Assignment: Drop all pictures and repeat exactly the lines from the line holding "TENA : La référence confort" through the end of the records.

(The data Opens)

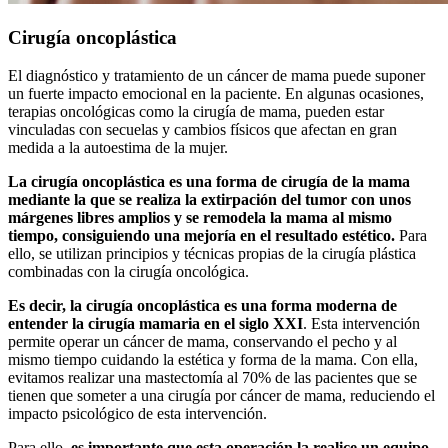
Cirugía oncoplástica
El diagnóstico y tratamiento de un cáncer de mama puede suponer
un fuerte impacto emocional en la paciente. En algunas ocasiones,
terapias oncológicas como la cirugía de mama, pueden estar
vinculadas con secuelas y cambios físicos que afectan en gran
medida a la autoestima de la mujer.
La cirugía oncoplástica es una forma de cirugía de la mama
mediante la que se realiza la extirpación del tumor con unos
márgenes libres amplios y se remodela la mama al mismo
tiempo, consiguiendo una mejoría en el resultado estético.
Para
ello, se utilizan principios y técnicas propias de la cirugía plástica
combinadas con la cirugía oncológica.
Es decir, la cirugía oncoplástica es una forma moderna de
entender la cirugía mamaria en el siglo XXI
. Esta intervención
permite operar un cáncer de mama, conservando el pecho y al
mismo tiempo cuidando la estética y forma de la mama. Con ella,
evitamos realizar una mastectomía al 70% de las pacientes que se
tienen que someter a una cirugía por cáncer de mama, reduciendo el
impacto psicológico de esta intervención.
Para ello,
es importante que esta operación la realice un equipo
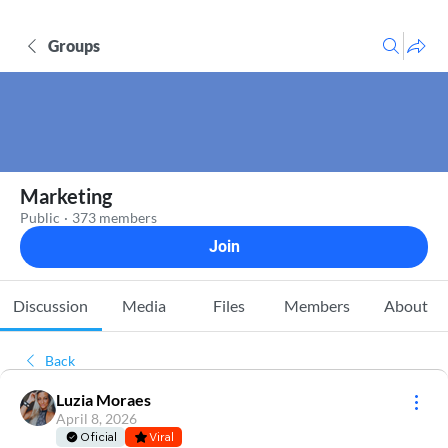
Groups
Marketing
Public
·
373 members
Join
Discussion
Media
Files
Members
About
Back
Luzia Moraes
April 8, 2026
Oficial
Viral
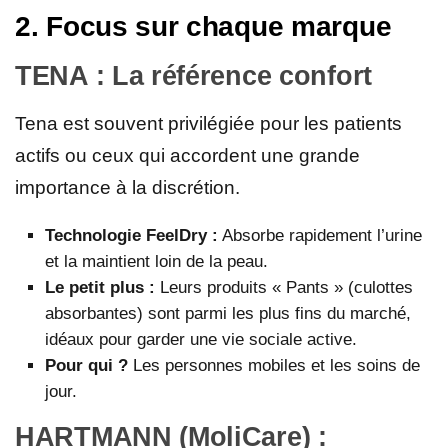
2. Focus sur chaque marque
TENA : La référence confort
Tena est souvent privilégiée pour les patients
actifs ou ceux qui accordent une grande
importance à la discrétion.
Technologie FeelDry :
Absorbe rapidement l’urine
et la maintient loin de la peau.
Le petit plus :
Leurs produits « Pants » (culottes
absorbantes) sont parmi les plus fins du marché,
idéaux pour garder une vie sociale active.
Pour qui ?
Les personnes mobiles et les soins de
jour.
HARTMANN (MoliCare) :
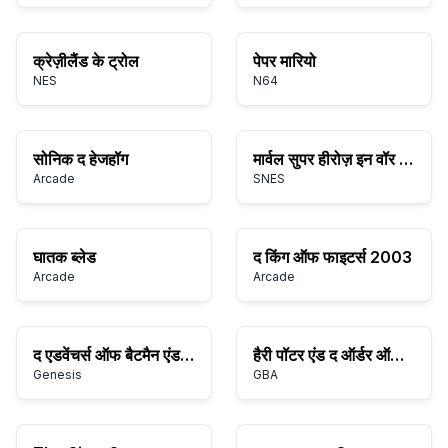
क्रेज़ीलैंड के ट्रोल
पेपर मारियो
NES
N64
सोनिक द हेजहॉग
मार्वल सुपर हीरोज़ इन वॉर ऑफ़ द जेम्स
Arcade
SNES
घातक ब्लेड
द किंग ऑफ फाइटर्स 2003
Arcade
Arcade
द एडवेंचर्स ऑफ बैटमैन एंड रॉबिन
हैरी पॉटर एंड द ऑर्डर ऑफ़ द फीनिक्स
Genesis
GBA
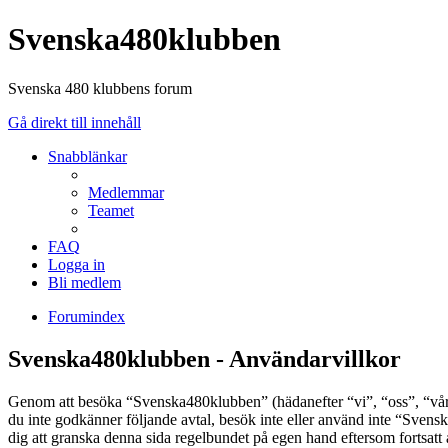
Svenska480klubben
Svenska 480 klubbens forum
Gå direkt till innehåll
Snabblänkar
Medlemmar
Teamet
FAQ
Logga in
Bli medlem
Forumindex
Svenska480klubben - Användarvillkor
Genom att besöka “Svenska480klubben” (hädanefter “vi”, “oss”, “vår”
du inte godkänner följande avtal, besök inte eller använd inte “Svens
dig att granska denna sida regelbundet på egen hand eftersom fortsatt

(The data Closes)

Response:
TENA : La référence confort
Tena est souvent privilégiée pour les patients
actifs ou ceux qui accordent une grande
importance à la discrétion.
Technologie FeelDry :
Absorbe rapidement l’urine
et la maintient loin de la peau.
Le petit plus :
Leurs produits « Pants » (culottes
absorbantes) sont parmi les plus fins du marché,
idéaux pour garder une vie sociale active.
Pour qui ?
Les personnes mobiles et les soins de
jour.
HARTMANN (MoliCare) :
क्रेज़ीलैंड के ट्रोल
पेपर मारियो
NES
N64
सोनिक द हेजहॉग
मार्वल सुपर हीरोज़ इन वॉर ऑफ़ द जेम्स
Arcade
SNES
घातक ब्लेड
द किंग ऑफ फाइटर्स 2003
Arcade
Arcade
द एडवेंचर्स ऑफ बैटमैन एंड रॉबिन
हैरी पॉटर एंड द ऑर्डर ऑफ़ द फीनिक्स
Genesis
GBA
Svenska480klubben
Svenska 480 klubbens forum
Gå direkt till innehåll
Snabblänkar
Medlemmar
Teamet
FAQ
Logga in
Bli medlem
Forumindex
Svenska480klubben - Användarvillkor
Genom att besöka “Svenska480klubben” (hädanefter “vi”, “oss”, “vår”
du inte godkänner följande avtal, besök inte eller använd inte “Svens
dig att granska denna sida regelbundet på egen hand eftersom fortsatt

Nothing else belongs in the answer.